The course creator launches a new program. They build the course in Kajabi: 8 modules, 40 video lessons, a workbook PDF per module, and a quiz at the end of each section. They create a landing page with the sales pipeline: free webinar → email sequence → sales page → checkout. The launch generates 200 enrollments. After 30 days, they check completion data: 60% finished Module 1, 35% reached Module 4, and only 12% completed the full course. The drop-off is steeper than expected. They review the Module 3–4 transition and realize it's where the content gets technical. They add a supplementary "bridge" lesson between modules and a check-in email that sends when a student hasn't logged in for 7 days. Next cohort, Module 4 completion jumps to 48%.
Runs 1–5 active courses on Kajabi. Has 100–5,000 total students. Earns $5K–$50K per month from digital products. Creates 1–3 new courses per year. Sends weekly emails to their list of 2,000–20,000 subscribers. Uses Kajabi for website, courses, email, and payments. Spends 30% of time creating content, 30% on marketing, 20% on student support, 20% on business operations. Has been on Kajabi for 1–3 years. Previously used a combination of tools before consolidating.

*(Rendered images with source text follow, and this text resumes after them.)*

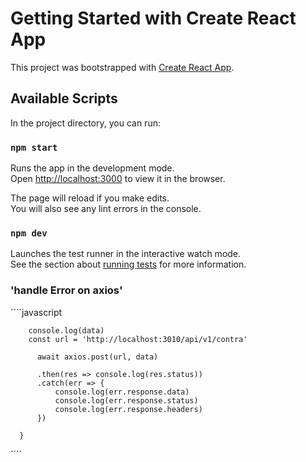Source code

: # Getting Started with Create React App

This project was bootstrapped with [Create React App](https://github.com/facebook/create-react-app).

## Available Scripts

In the project directory, you can run:

### `npm start`

Runs the app in the development mode.\
Open [http://localhost:3000](http://localhost:3000) to view it in the browser.

The page will reload if you make edits.\
You will also see any lint errors in the console.

### `npm dev`

Launches the test runner in the interactive watch mode.\
See the section about [running tests](https://facebook.github.io/create-react-app/docs/running-tests) for more information.



### 'handle Error on axios'

´´´´javascript

        console.log(data)
        const url = 'http://localhost:3010/api/v1/contra'
            
          await axios.post(url, data)
          
          .then(res => console.log(res.status))
          .catch(err => {
              console.log(err.response.data)
              console.log(err.response.status)
              console.log(err.response.headers)
          })

      }

´´´´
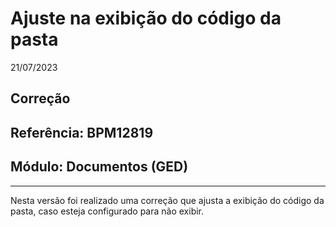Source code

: # Ajuste na exibição do código da pasta
21/07/2023
## Correção
## Referência: BPM12819
## Módulo: Documentos (GED)
***

Nesta versão foi realizado uma correção que ajusta a exibição do código da pasta, caso esteja configurado para não exibir.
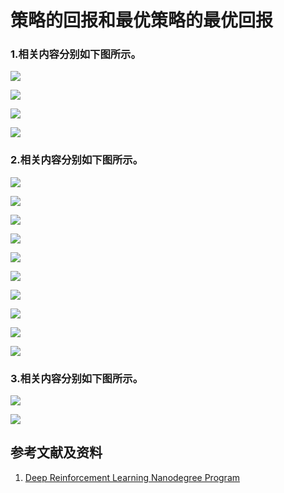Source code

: # 策略的回报和最优策略的最优回报

### 1.相关内容分别如下图所示。

![](/images/强化学习/基本概念/策略的回报和最优策略的最优回报/state-action-reward.png)

![](/images/强化学习/基本概念/策略的回报和最优策略的最优回报/model01.jpg)

![](/images/强化学习/基本概念/策略的回报和最优策略的最优回报/model02.jpg)

![](/images/强化学习/基本概念/策略的回报和最优策略的最优回报/model03.jpg)

### 2.相关内容分别如下图所示。

![](/images/强化学习/基本概念/策略的回报和最优策略的最优回报/policy01.jpg)

![](/images/强化学习/基本概念/策略的回报和最优策略的最优回报/policy02.jpg)

![](/images/强化学习/基本概念/策略的回报和最优策略的最优回报/policy03.jpg)

![](/images/强化学习/基本概念/策略的回报和最优策略的最优回报/policy04.jpg)

![](/images/强化学习/基本概念/策略的回报和最优策略的最优回报/policy05.jpg)

![](/images/强化学习/基本概念/策略的回报和最优策略的最优回报/policy06.jpg)

![](/images/强化学习/基本概念/策略的回报和最优策略的最优回报/policy07.jpg)

![](/images/强化学习/基本概念/策略的回报和最优策略的最优回报/policy08.jpg)

![](/images/强化学习/基本概念/策略的回报和最优策略的最优回报/policy09.jpg)

![](/images/强化学习/基本概念/策略的回报和最优策略的最优回报/policy10.jpg)

### 3.相关内容分别如下图所示。

![](/images/强化学习/基本概念/策略的回报和最优策略的最优回报/optimal_policy01.png)

![](/images/强化学习/基本概念/策略的回报和最优策略的最优回报/optimal_policy02.jpg)

## 参考文献及资料

1. [Deep Reinforcement Learning Nanodegree Program](https://www.udacity.com/course/deep-reinforcement-learning-nanodegree--nd893)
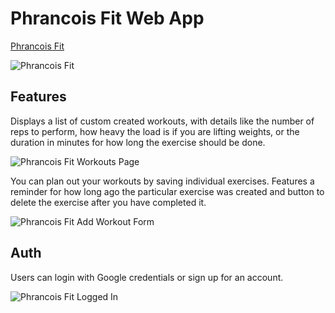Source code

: # Phrancois Fit Web App

[Phrancois Fit](https://phrancoisfit.vercel.app/)

![Phrancois Fit](https://ronthetech.github.io/image-repo/home_page_logged_out.png)

## Features

Displays a list of custom created workouts, with details like the number of reps to perform, how heavy the load is if you are lifting weights, or the duration in minutes for how long the exercise should be done.

![Phrancois Fit Workouts Page](https://ronthetech.github.io/image-repo/workouts_page_logged_out.png)

You can plan out your workouts by saving individual exercises. Features a reminder for how long ago the particular exercise was created and button to delete the exercise after you have completed it.

![Phrancois Fit Add Workout Form](https://ronthetech.github.io/image-repo/adding_workout_logged_out.png)

## Auth

Users can login with Google credentials or sign up for an account.

![Phrancois Fit Logged In](https://ronthetech.github.io/image-repo/workouts_page_logged_in.png)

The proof is behavioral: create and deliver online courses with video, text, quizzes, and downloadable resources happens without reminders. They've customized kajabi beyond the defaults — templates, views, integrations — and their usage is deepening, not plateauing. When new team members join, they hand them their setup as the starting point.
The trigger is specific: course completion rates are visible but actionable insights on why students drop off are limited, combined with a high-stakes deadline. kajabi fails them at exactly the wrong moment. That evening, they're reading comparison posts. What makes it irreversible: they fundamentally believe knowledge is the most scalable product — an online course can serve 10,000 students with the same effort as 10, and kajabi just proved it doesn't share that belief.
Pairs with kajabi-primary-user for the standard online course platform perspective. Contrast with substack-publisher for the content-as-subscription model comparison. Use with convertkit (no persona yet) for the email marketing focused comparison.